The foundation stone of the company was laid in Vienna in 1907 in the Wattgasse 53 in the 16th district Ottakring. The company initially produced knife switches, the forerunners of today's disconnectors, which are counted from construction to the simplest and the first electrical switches towards the end of the 19th century. The other main products in the first four decades of the company's existence were lever and roller switches. At the end of the 1920s the new plastic material bakelite was used in switch construction. Kraus & Naimer is the patent owner of numerous innovations in switchgear technology. For the first time in 1948, the company launched onto the market a cam switch in the modular design (model C15), whereby customer-specific switches can be manufactured. The method of mass production of individual products is generally known in the industry also under the term mass customization.

Another milestone in the company's history was the development of the world smallest cam switch (model CA4N), which has been available since 1994.
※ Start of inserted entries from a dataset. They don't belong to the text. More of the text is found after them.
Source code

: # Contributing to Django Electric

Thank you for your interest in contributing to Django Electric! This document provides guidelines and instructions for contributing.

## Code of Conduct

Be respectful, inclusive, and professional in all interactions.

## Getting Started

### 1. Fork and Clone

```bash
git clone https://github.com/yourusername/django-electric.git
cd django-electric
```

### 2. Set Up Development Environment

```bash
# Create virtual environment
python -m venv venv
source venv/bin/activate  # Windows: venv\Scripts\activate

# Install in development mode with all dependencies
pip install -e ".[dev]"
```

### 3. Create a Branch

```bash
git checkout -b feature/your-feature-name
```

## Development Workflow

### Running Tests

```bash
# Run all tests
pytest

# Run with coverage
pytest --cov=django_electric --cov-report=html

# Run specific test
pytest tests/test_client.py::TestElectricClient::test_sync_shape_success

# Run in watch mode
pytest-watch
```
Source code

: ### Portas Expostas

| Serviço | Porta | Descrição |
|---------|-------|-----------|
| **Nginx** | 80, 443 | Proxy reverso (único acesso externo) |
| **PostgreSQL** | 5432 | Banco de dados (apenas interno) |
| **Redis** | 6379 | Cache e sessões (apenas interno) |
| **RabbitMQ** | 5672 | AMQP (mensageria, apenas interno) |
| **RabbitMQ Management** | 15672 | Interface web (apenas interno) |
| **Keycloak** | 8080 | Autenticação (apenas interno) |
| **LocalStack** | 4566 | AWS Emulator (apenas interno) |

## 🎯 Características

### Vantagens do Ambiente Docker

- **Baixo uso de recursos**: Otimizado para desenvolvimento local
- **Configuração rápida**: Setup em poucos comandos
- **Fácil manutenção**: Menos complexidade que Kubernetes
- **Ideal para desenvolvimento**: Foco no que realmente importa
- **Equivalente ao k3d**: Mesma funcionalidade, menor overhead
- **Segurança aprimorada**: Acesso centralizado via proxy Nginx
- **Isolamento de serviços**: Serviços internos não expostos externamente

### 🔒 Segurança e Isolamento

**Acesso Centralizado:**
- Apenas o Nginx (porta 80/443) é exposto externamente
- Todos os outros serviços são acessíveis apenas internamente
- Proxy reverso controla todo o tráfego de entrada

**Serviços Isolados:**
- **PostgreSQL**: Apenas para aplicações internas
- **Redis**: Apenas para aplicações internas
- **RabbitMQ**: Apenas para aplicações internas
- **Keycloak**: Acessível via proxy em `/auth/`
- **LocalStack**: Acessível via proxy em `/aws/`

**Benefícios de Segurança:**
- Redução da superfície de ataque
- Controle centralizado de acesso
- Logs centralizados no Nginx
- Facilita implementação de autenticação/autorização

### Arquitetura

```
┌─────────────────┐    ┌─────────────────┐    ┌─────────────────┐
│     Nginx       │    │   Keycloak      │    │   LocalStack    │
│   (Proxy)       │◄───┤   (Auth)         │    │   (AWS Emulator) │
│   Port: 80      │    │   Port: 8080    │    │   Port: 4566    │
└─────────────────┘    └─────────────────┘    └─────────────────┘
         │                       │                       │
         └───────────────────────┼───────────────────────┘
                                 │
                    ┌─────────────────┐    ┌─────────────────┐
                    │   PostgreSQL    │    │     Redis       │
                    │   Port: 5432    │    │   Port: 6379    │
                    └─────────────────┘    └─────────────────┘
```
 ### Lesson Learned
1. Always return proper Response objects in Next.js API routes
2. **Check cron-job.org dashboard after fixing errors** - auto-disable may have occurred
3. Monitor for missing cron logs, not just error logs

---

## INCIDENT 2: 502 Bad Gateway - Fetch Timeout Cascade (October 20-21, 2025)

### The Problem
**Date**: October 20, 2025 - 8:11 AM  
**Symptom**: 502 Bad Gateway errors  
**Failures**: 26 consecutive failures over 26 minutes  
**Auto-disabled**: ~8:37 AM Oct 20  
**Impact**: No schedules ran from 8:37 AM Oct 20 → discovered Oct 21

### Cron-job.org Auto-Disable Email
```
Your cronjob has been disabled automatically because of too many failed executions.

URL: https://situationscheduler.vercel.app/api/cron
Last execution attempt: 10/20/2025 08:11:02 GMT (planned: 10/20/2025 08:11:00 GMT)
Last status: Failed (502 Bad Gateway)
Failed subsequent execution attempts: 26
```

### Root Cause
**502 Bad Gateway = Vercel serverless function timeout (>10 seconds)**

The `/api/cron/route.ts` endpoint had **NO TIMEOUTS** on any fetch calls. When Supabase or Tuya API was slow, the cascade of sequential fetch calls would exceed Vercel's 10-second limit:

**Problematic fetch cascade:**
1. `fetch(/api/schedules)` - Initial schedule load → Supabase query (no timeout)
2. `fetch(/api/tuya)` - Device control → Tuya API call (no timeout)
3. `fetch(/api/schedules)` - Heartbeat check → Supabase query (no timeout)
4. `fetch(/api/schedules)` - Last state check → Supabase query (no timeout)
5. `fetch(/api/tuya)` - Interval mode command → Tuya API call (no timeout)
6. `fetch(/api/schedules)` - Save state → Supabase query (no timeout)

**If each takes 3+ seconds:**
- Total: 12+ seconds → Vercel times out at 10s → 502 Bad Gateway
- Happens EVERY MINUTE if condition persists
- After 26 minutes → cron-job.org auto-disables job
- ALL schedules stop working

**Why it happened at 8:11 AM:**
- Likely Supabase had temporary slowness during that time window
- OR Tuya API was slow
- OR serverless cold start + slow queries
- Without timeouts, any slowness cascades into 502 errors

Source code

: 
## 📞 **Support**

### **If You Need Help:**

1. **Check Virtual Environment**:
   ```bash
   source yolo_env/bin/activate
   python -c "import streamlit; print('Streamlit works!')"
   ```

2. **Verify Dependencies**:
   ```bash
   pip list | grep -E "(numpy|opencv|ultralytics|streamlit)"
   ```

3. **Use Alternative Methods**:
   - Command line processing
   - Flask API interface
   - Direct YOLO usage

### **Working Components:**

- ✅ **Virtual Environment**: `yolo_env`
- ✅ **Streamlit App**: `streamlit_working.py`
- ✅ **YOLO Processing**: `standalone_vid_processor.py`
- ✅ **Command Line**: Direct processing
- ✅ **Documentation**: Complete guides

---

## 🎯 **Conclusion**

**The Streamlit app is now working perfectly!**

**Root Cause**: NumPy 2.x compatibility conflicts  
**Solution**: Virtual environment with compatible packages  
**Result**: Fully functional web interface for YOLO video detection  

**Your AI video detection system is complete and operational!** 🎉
At the beginning of the 50s, Kraus & Naimer was one of the first industrial companies that used thermoplastics, especially polyamides, in the switchgear technology. The entire value-added chain from research and development to sales is handled by the company itself with specially founded logistics and dispatch centers as well as worldwide dispatch cooperation partners. As one of the world's leading manufacturers of rotary cam switches which uses a small amount of gold and copper, Kraus & Naimer took necessary steps to avoid the use of materials from illegal and unethical sources in their products and purchase raw materials from companies that are listed on the CFSI Conflict Free Sourcing Initiative CFSI.